Teacher Feature: Lauren Pipes ensures fun during learning

By April Clark Honaker

Aware of the stereotype that math is less fun than other subjects in school, Lauren Pipes deliberately chose it. She knew there would be more jobs available in a subject fewer people were brave enough or interested enough to teach.

Pipes grew up in Sacramento, California, and attended East Texas Baptist University in Marshall, Texas, where she earned a bachelor’s degree in secondary math education. After completing her student teaching and earning her degree in Marshall, Pipes took her first job mid-year at Spring High School in Houston. 

After finishing that year, Pipes moved around quite a bit because her husband worked in the oil field at the time. Along the way, she earned a master’s in educational leadership from the University of Texas in Tyler. She’s taught in Texas, Oklahoma, California and now in Louisiana, where she and her family intend to stay. 
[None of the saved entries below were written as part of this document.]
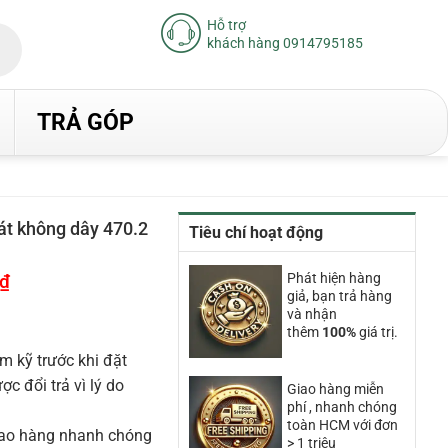
Hỗ trợ
khách hàng 0914795185
TRẢ GÓP
át không dây 470.2
Tiêu chí hoạt động
₫
Giá
Phát hiện hàng
hiện
giả, bạn trả hàng
tại
và nhận
là:
thêm
100%
giá trị.
13.380.000₫.
m kỹ trước khi đặt
 đổi trả vì lý do
Giao hàng miễn
phí , nhanh chóng
toàn HCM với đơn
iao hàng nhanh chóng
> 1 triệu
Pipes is in her second year of teaching sixth, seventh and eighth grade math at A.E. Phillips Laboratory School and said she always wanted to be a teacher. When she was a kid, her older sisters would play school with her. They were typically the teachers, and she was the student, but those playtimes were where the seed to become a teacher was planted.
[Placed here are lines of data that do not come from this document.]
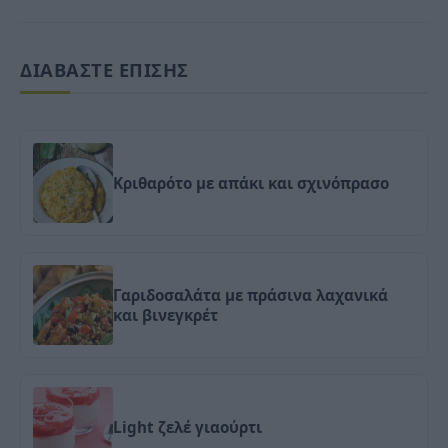
ΔΙΑΒΑΣΤΕ ΕΠΙΣΗΣ
Κριθαρότο με απάκι και σχινόπρασο
Γαριδοσαλάτα με πράσινα λαχανικά
και βινεγκρέτ
Light ζελέ γιαούρτι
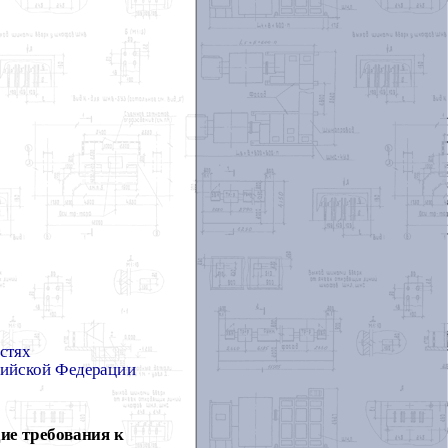
стях
сийской Федерации
ие требования к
Pipes said her mom even has some drawings from when she was little where she drew herself as a teacher. In her years of teaching in different states, Pipes gained experience teaching both high school and middle school students, but middle school is her niche. 

“I fell in love with the middle school age,” she said. “They’re still young and moldable, but they’ve also figured out their personalities. They’re just interesting. It’s something new every day. They always keep me entertained and keep me on my toes.”

Although math can sometimes be harder to teach than other subjects, Pipes tackles the challenge by trying hard to make things relatable to her students. She wants them to understand the why behind what they’re learning.

“They’re at the age where they can appreciate it if you can explain why it will help them later,” she said. 

Pipes also takes opportunities to allow her students to learn and discover things in groups. She said they take so much more ownership of what they’re learning if they figure it out themselves, and even at this age, they are capable of taking responsibility for their learning in impressive ways. 

“When you train them to work in groups,” she said, “it’s amazing how productive they can be.”

Pipes uses group learning also to teach life skills, such as how to disagree respectfully. Getting this kind of experience now ensures that they are more comfortable working with others later in life, whether for academic projects at higher levels or in a job.